Effect of Wf-536, a novel ROCK inhibitor, against metastasis of B16 melanoma.

PURPOSE: Rho-associated coiled-coil-forming protein kinase (ROCK) is pivotally involved in invasion by tumor cells and their evolution to metastasis. We have developed a novel inhibitor of ROCK, Wf-536 [(+)-(R)-4-(1-aminoethyl)-N-(4-pyridyl) benzamide monohydrochloride]. In the present study, we investigated its effect on in vitro invasion and in vivo pulmonary metastasis of B16 melanoma. METHODS: The following were evaluated: the anti-invasive effect of Wf-536 against the motility of mouse B16BL6 melanoma cells through a culture insert layered with reconstituted basement membrane (Matrigel); the cytotoxic effect of Wf-536 in the same cell line; the antimetastatic effect of Wf-536, administered by osmotic pump, on spontaneous pulmonary metastasis following subcutaneous injection of B16BL6 melanoma in mice; and the inhibitory effect of orally administered Wf-536, alone or in combination with the antineoplastic drug paclitaxel, on pulmonary metastasis of intravenously injected B16F10 melanoma in mice. RESULTS: Wf-536 inhibited in vitro invasion by B16BL6 cells significantly and in a concentration-dependent manner and displayed an anti-invasive effect under conditions of both chemotaxis and chemokinesis. No cytotoxic effect was observed at any of the concentrations used. In vivo, Wf-536 administration suppressed tumor colony formation on the lung surface in a dose-dependent manner (0.3-3 mg/kg per day), with a metastasis inhibition rate of 95% at 3 mg/kg per day. In experimental metastasis of B16F10 melanoma, oral administration of Wf-536 significantly decreased tumor colony formation in the lung, with an inhibition rate of 41% at 3 mg/kg per day.

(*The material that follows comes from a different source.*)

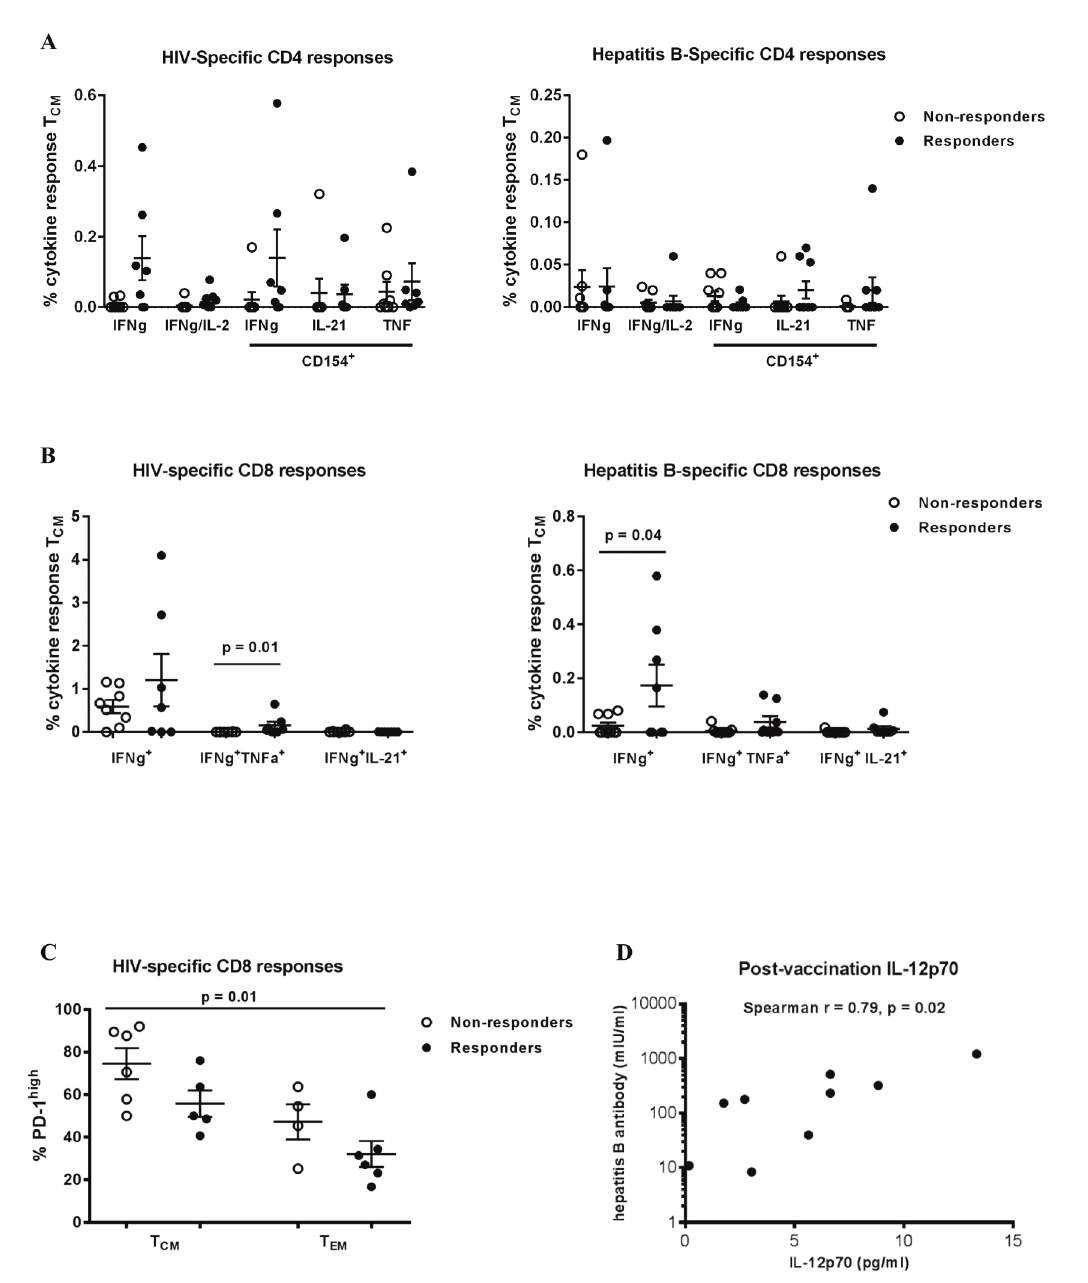
Figure 4. Preserved Th1 adaptive immunity in HBV vaccine responders. (A) Pooled data showing the relative frequencies of antigen-specific CD4 T cell responses measured by intracellular cytokine staining (ICS) after short ex vivo stimulation with HIV Gag ( left panel ) or hepatitis B surface antigen peptides ( right panel ), (B) Pooled data showing the relative frequencies of antigen-specific CD8 T cell responses mea- sured with ICS, (C) expression of PD-1 in HIV-specific CD8 T cells in non-responders and responders ( P = 0.001, Kruskal-Wallis test), (D) Correlation between plasma IL-12p70 levels and HbSAb titer. Data presented are scatterplots with mean and SEM with P -values calculated using the Mann-Whitney U test (B) or Spearman correlation test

The inhibition rate of paclitaxel (5 mg/kg per day) was 27%. The combination of Wf-536 and paclitaxel produced a synergistic effect on B16F10 metastasis and a 68% inhibition rate. Wf-536 administration at the doses used did not alter body weight, blood pressure or the health of treated animals as compared to vehicle-treated controls. CONCLUSION: The results suggest that Wf-536 is a potentially valuable drug for preventing tumor metastasis both in monotherapy and in combination with an antineoplastic drug.

Wf-536 prevents tumor metastasis by inhibiting both tumor motility and angiogenic actions.

The signaling pathway of Rho and Rho-associated coiled-coil forming protein kinase (ROCK) is involved in tumor metastasis. In the present study, we investigated the suppressive effect of a novel inhibitor of ROCK, Wf-536 [(+)-(R)-4-(1-Aminoethyl)-N-(4-pyridyl) benzamide monohydrochloride], on spontaneous tumor metastasis in vivo and analyzed its action on tumor cell motility and angiogenesis to clarify its action mechanism. Wf-536 (0.3-3 mg/kg/day) was found to inhibit Lewis lung carcinoma (LLC) metastasis and LLC-induced angiogenesis in orally treated mice; in vitro, it inhibited both invasion and migration by LLC cells and invasion, migration, and formation of capillary-like tubes on Matrigel by endothelial cells, without cytotoxicity or anti-proliferative action in either cell type. We conclude that Wf-536 has tumor anti-metastatic activity which may depend on inhibition of tumor motility and angiogenesis. The findings support its further clinical development as an anti-metastatic agent.